> **WHAT YOU WILL DO**:
a - List every numeral that appears in the news excerpt about Unifil below.
b - According to the news excerpt about Unifil below, in what year was the buffer force first deployed?
c - Carry on the news excerpt about Unifil below, starting after its last sentence.

> **EXCERPT**:
============================================================

Israel's ambassador to the UN, David Peleg, asked the Security Council to consider disbanding Unifil (the UN Interim Force in Lebanon). "We call on the 15 members of the Security Council to carefully reconsider their position on the continued mandate of this force," he said.

Israel has been issuing veiled warnings about its stance towards Unifil since the publication earlier this week of the report which cast grave doubt on Israeli claims that the 18 April bombardment of the Qana camp, that left more than 100 civilians dead, was accidental. But diplomats were taken aback by the directness of Mr Peleg's remarks about the force's future yesterday.

Israel is basing its complaint on evidence, also mentioned in the report, that Hizbollah guerrillas in Lebanon have been taking refuge in Unifil compounds.

"Unifil is becoming part of the hostile territory, so we will have to see how to deal with it," Mr Peleg said in a radio interview.

Because it is not on the Security Council, Israel has no direct say on the future of the buffer force that was first deployed in 1978. But the United States will not ignore any Israeli submissions and UN officials were doubtful whether Unifil could have any useful future without Israeli co-operation on the ground.

============================================================

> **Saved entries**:
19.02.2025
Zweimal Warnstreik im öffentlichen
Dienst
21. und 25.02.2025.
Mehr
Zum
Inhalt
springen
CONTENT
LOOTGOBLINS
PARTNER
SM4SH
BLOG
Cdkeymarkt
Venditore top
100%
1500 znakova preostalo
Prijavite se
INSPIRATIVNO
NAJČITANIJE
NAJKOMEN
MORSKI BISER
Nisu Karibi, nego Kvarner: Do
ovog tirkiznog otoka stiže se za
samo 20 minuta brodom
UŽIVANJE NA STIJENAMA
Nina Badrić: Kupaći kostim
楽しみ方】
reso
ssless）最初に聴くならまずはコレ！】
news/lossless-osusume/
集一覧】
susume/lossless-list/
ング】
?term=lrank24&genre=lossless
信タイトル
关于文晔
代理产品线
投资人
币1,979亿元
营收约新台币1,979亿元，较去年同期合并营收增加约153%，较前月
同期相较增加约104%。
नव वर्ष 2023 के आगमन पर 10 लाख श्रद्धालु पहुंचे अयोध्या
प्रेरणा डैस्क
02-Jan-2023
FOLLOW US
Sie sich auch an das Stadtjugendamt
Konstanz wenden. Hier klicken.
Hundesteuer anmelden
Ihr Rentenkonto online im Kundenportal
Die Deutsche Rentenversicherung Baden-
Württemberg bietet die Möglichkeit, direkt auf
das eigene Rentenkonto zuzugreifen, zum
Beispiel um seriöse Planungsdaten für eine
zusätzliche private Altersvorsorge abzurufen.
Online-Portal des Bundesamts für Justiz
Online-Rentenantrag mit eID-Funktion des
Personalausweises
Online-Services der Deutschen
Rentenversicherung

============================================================

> **ANSWERS TO THE TASKS**:
a - 15, 18, 100, 1978

b - 1978

c -
"I would think not," remarked Sylvana Foa, the UN spokeswoman. "We have a hotline to the Israelis, but we don't have one to Hizbollah."

Sources close to the Security Council said it was too soon to give consideration to the Israeli intervention, if only because members still had to find their way through a thicket of opposing emotions in deciding how to respond to the report on the Qana incident.

Egypt, the only Arab nation on the council, was expected to push hard yesterday for the adoption of a formal resolution condemning Israel for the attack and demanding financial compensation.

Behind the scenes, Egypt was being pushed hard to stick with this position by Lebanon and Syria.

Most Western diplomats believed that Egypt was on a hiding to nothing, however, because a slim majority of members was likely to abstain on the resolution, in deference particularly to American wishes that the whole Qana affair be buried as soon as possible.